Consigne 1 ▸
Répondez aux questions suivantes d'après le texte sur l'ANRU :
(a) En quelle année l'ANRU a-t-elle été créée ?
(b) Combien de logements le programme vise-t-il à réhabiliter d'ici 2013 ?
(c) À quelle réalisation l'octroi de la subvention de l'ANRU pourrait-il être conditionné ?
Consigne 2 ▸
Restituez à l'identique le passage du texte sur l'ANRU qui commence par « L’Agence Nationale pour » et se termine par « projet, concertation locale…). ».
Consigne 3 ▸
Reprenez le texte sur l'ANRU à la suite de sa dernière phrase.

Extrait du document ▸
··········
L’Agence Nationale pour la Rénovation Urbaine (ANRU) a été créée en 2004 pour subventionner massivement les opérations de restructuration des quartiers d’habitat social les plus dégradés. Son programme – déjà largement engagé – vise à construire 250 000 logements locatifs sociaux, en détruire autant et en réhabiliter 400 000 d’ici 2013. Sur cette période, près de 35 milliards d’euros devraient être mobilisés par les opérations soutenues par l’ANRU. Au-delà des interventions sur le logement lui-même, l’ANRU peut aider les opérations afférentes sur les espaces et équipements publics, les déplacements locaux, les infrastructures économiques locales (commerce de proximité, immobilier d’entreprise…). Enfin, l’ANRU finance l’ingénierie de projet (études, expertises, conduite de projet, concertation locale…).

Les pouvoirs publics disposent donc là d’un formidable levier pour promouvoir l’efficacité énergétique dans le logement social, aussi bien dans le neuf que dans l’ancien, et au-delà, améliorer le bilan carbone de morceaux entiers du tissu urbain en jouant sur la localisation des équipements et des activités, sur la demande et l’offre de déplacements locaux, etc.

Ainsi, l’octroi de la subvention de l’ANRU pourrait être conditionné par la réalisation d’un diagnostic énergie/carbone du projet et le choix de la variante la plus avantageuse. Ce diagnostic lui-même pourrait être financé par l’ANRU. Les éventuels surcoûts d’investissement générés par un choix avantageux en terme de bilan énergie/carbone pourraient bénéficier d’un taux de subvention ANRU majoré. L’innovation, l’expérimentation, les opérations de démonstration - par exemple en matière de recours aux énergies renouvelables, aux techniques de l’habitat bio-climatique, aux matériaux de construction performants, de développements de l’intermodalité dans les déplacements locaux… - pourraient également bénéficier d’un bonus de l’ANRU.
··········
Extraits des entrées ▸
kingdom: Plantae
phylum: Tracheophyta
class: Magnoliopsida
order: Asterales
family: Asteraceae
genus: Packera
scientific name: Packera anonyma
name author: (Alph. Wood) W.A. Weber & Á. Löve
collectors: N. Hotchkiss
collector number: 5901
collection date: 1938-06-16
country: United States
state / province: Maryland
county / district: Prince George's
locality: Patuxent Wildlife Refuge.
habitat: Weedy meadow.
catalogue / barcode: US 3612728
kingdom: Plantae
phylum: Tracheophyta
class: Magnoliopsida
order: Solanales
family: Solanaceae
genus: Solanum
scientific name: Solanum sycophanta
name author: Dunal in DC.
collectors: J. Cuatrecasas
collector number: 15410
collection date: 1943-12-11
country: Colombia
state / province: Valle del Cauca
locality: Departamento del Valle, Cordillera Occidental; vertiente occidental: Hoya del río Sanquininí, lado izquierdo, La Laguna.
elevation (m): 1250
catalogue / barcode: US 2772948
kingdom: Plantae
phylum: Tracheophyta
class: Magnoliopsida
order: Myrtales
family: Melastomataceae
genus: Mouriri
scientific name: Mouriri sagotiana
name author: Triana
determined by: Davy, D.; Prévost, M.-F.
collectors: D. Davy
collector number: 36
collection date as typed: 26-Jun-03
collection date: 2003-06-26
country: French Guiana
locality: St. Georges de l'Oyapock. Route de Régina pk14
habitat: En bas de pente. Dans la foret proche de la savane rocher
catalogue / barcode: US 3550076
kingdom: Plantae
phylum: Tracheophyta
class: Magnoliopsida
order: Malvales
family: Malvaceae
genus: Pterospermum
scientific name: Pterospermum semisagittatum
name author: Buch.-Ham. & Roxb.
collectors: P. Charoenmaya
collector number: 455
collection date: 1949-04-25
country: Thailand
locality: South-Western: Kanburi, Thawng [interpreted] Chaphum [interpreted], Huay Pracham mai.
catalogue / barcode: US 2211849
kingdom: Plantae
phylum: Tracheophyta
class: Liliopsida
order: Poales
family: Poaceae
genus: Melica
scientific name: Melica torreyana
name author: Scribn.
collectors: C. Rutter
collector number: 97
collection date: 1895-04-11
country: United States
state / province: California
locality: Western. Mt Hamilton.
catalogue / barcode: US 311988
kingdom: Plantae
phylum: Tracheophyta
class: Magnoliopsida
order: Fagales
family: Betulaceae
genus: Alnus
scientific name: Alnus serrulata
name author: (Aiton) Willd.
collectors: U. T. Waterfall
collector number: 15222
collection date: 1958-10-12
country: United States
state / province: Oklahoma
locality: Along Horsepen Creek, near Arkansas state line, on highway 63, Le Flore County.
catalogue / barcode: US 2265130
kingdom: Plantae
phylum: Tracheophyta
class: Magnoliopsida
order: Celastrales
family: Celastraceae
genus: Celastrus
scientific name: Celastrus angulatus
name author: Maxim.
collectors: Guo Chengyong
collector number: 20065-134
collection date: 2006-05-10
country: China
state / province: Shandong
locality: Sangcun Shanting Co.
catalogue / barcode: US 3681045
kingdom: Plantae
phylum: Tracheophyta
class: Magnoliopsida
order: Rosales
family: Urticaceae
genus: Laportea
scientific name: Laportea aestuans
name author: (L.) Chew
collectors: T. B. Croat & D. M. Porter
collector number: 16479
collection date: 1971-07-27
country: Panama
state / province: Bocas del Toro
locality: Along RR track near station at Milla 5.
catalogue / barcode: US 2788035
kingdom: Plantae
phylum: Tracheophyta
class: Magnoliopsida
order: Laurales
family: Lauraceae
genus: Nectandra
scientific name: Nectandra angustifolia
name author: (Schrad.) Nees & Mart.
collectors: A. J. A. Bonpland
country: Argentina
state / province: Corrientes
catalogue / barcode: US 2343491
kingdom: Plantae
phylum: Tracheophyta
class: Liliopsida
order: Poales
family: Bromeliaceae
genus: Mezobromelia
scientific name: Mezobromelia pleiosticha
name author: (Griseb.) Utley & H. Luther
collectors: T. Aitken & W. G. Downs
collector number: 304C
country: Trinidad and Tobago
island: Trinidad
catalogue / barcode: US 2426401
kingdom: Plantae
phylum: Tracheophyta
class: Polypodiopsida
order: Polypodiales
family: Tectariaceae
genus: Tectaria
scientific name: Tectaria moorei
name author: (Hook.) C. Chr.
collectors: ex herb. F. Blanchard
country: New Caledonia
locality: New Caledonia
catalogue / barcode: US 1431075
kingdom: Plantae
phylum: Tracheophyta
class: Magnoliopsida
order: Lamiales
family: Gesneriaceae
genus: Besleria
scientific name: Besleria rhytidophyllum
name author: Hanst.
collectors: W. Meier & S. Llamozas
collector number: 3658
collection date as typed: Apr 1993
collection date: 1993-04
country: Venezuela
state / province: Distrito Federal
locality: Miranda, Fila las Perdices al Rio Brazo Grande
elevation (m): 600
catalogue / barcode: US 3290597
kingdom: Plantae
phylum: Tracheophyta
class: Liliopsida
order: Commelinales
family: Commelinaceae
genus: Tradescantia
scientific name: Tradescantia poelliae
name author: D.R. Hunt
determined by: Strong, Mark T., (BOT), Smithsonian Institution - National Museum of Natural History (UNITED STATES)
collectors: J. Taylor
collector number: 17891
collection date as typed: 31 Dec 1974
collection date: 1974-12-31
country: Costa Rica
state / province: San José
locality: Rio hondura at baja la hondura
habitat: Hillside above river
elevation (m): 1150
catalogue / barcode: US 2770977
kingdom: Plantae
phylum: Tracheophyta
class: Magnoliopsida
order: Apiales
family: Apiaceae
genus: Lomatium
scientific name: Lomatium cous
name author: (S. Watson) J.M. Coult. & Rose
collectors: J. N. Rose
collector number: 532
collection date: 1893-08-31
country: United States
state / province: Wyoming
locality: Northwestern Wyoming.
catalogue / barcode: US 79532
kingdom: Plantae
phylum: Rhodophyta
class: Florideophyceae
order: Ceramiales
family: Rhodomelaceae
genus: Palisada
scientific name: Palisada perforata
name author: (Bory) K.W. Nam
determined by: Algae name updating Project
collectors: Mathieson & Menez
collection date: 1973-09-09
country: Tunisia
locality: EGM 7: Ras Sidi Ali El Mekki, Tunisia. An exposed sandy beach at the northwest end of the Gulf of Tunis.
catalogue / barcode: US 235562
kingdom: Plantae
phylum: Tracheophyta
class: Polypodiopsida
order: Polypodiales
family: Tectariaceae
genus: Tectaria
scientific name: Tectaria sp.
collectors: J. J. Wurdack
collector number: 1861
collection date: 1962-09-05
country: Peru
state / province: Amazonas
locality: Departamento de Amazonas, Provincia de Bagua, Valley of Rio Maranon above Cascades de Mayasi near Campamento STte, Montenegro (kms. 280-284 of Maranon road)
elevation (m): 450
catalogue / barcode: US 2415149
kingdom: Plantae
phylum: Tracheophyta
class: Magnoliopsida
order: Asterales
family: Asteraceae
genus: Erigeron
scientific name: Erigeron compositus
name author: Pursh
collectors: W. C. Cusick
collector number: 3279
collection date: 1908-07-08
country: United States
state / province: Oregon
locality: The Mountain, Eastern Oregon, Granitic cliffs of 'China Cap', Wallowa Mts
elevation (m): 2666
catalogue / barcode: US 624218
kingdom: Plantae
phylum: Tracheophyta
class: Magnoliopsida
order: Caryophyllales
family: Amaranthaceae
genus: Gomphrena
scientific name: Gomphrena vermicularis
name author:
··········
Réponse rédigée 1 ▸
(a) En 2004.
(b) 400 000 logements.
(c) À la réalisation d'un diagnostic énergie/carbone du projet et au choix de la variante la plus avantageuse.

Réponse rédigée 2 ▸
L’Agence Nationale pour la Rénovation Urbaine (ANRU) a été créée en 2004 pour subventionner massivement les opérations de restructuration des quartiers d’habitat social les plus dégradés. Son programme – déjà largement engagé – vise à construire 250 000 logements locatifs sociaux, en détruire autant et en réhabiliter 400 000 d’ici 2013. Sur cette période, près de 35 milliards d’euros devraient être mobilisés par les opérations soutenues par l’ANRU. Au-delà des interventions sur le logement lui-même, l’ANRU peut aider les opérations afférentes sur les espaces et équipements publics, les déplacements locaux, les infrastructures économiques locales (commerce de proximité, immobilier d’entreprise…). Enfin, l’ANRU finance l’ingénierie de projet (études, expertises, conduite de projet, concertation locale…).

Réponse rédigée 3 ▸
Or ce levier est inutilisé. La commande politique passée à l’ANRU était, lors de sa création, et est restée aujourd’hui de « faire du chiffre » en réponse à la situation d’urgence, bien réelle, dans laquelle se trouvent bien des quartiers visés par ces opérations. Du coup, en trois ans, l’ANRU s’est engagée (conventions signées) à hauteur de 20 milliards d’euros, sur plus de 300 quartiers représentant plus de 2,5 millions d’habitants… mais avec une influence limitée sur le contenu des projets et en tout cas, apparemment, sans aucune exigence quant à l’efficacité énergétique et les émissions de GES des projets. Il suffit pour s’en convaincre de parcourir le numéro spécial ANRU que vient de publier la revue « Urbanisme » (en téléchargement libre et gratuit) sous le titre « Enjeux, mise en œuvre, qualités »: en dépit de son actualité… brûlante, la question brille par son absence !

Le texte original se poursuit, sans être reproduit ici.